Question

graph the image of △tuv after a rotation 270° clockwise around the origin.

Explanation:

Step1: Recall rotation rule

A 270 - degree clockwise rotation around the origin has the rule $(x,y)\to(y, - x)$.

Step2: Identify original coordinates

The coordinates of the vertices of $\triangle TUV$ are: $T(0,4)$, $U(8,4)$, $V(0,9)$.

Step3: Apply rotation rule to point T

For $T(0,4)$, using the rule $(x,y)\to(y, - x)$, we get $T'(4,0)$.

Step4: Apply rotation rule to point U

For $U(8,4)$, using the rule $(x,y)\to(y, - x)$, we get $U'(4,-8)$.

Step5: Apply rotation rule to point V

For $V(0,9)$, using the rule $(x,y)\to(y, - x)$, we get $V'(9,0)$.
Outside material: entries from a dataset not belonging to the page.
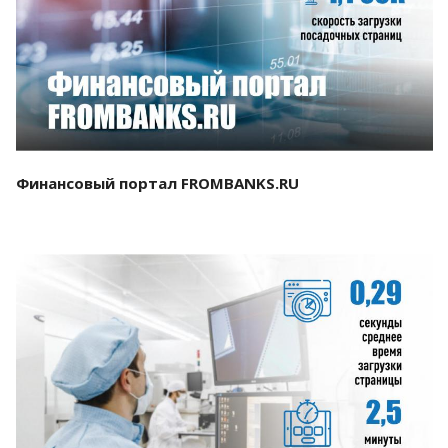
Смотреть проект
Финансовый портал FROMBANKS.RU
Смотреть проект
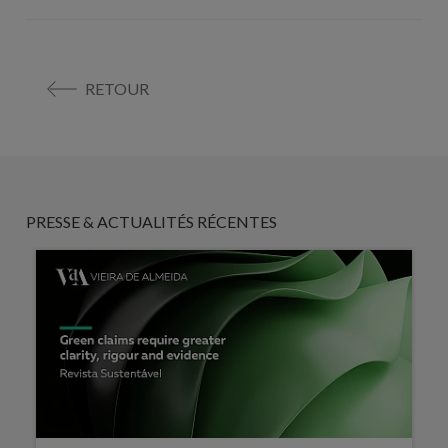
RETOUR
PRESSE & ACTUALITÉS RÉCENTES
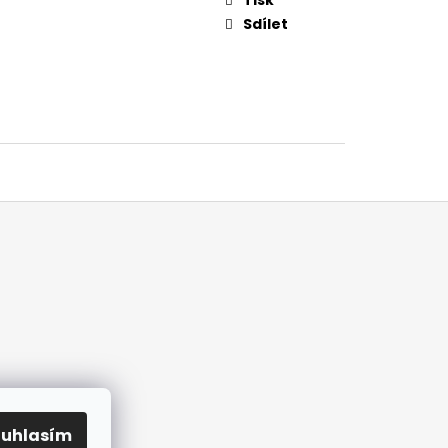
Sdílet
ouhlasím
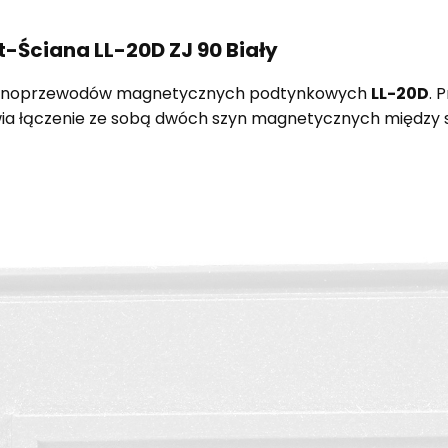
-Ściana LL-20D ZJ 90 Biały
ynoprzewodów magnetycznych podtynkowych
LL-20D
. 
ia łączenie ze sobą dwóch szyn magnetycznych między su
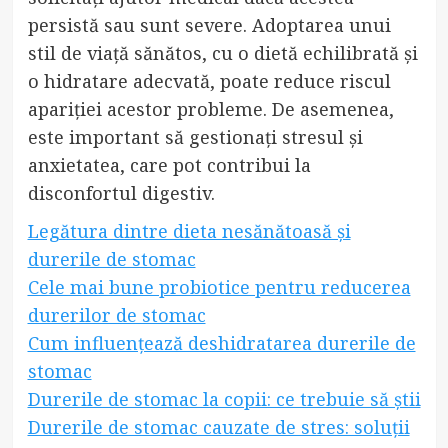
persistă sau sunt severe. Adoptarea unui
stil de viață sănătos, cu o dietă echilibrată și
o hidratare adecvată, poate reduce riscul
apariției acestor probleme. De asemenea,
este important să gestionați stresul și
anxietatea, care pot contribui la
disconfortul digestiv.
Legătura dintre dieta nesănătoasă și
durerile de stomac
Cele mai bune probiotice pentru reducerea
durerilor de stomac
Cum influențează deshidratarea durerile de
stomac
Durerile de stomac la copii: ce trebuie să știi
Durerile de stomac cauzate de stres: soluții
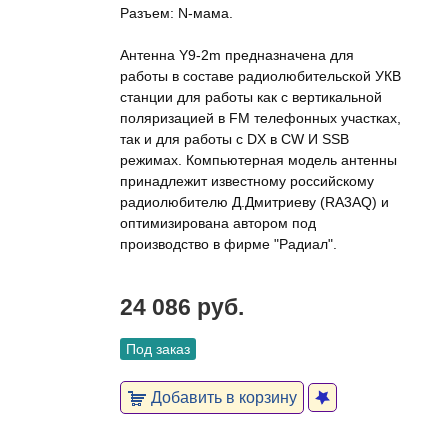
Разъем: N-мама.
Антенна Y9-2m предназначена для
работы в составе радиолюбительской УКВ
станции для работы как с вертикальной
поляризацией в FM телефонных участках,
так и для работы с DX в CW И SSB
режимах. Компьютерная модель антенны
принадлежит известному российскому
радиолюбителю Д.Дмитриеву (RA3AQ) и
оптимизирована автором под
производство в фирме "Радиал".
24 086 руб.
Под заказ
Добавить в корзину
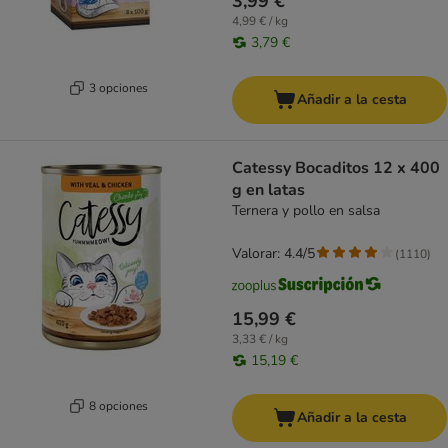
3,99 €
4,99 € / kg
3,79 €
3 opciones
Añadir a la cesta
Catessy Bocaditos 12 x 400
g en latas
Ternera y pollo en salsa
Valorar: 4.4/5
(
1110
)
15,99 €
3,33 € / kg
15,19 €
8 opciones
Añadir a la cesta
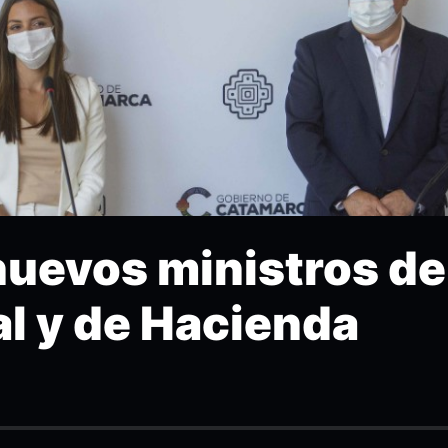
nuevos ministros de
al y de Hacienda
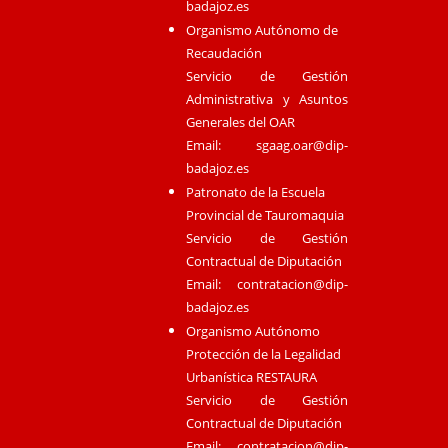
badajoz.es
Organismo Autónomo de
Recaudación
Servicio de Gestión
Administrativa y Asuntos
Generales del OAR
Email:
sgaag.oar@dip-
badajoz.es
Patronato de la Escuela
Provincial de Tauromaquia
Servicio de Gestión
Contractual de Diputación
Email:
contratacion@dip-
badajoz.es
Organismo Autónomo
Protección de la Legalidad
Urbanística RESTAURA
Servicio de Gestión
Contractual de Diputación
Email:
contratacion@dip-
Step6: Graph the new triangle

Plot the points $T'(4,0)$, $U'(4,-8)$, $V'(9,0)$ and connect them to form the image of $\triangle TUV$ after the 270 - degree clockwise rotation.

Answer:

Graph the points $T'(4,0)$, $U'(4,-8)$, $V'(9,0)$ and connect them to form the rotated triangle.